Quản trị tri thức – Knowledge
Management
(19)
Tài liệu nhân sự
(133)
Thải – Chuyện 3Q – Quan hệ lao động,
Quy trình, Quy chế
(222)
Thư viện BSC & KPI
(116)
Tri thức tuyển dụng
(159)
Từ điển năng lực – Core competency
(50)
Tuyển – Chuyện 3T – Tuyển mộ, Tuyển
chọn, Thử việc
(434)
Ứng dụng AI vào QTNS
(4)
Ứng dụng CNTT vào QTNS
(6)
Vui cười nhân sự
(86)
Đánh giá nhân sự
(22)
- - -
#### [AIM OF THE TASK]
Without dropping a single line, output the records above exactly.

#### [REPLY]
Quản trị tri thức – Knowledge
Management
(19)
Tài liệu nhân sự
(133)
Thải – Chuyện 3Q – Quan hệ lao động,
Quy trình, Quy chế
(222)
Thư viện BSC & KPI
(116)
Tri thức tuyển dụng
(159)
Từ điển năng lực – Core competency
(50)
Tuyển – Chuyện 3T – Tuyển mộ, Tuyển
chọn, Thử việc
(434)
Ứng dụng AI vào QTNS
(4)
Ứng dụng CNTT vào QTNS
(6)
Vui cười nhân sự
(86)
Đánh giá nhân sự
(22)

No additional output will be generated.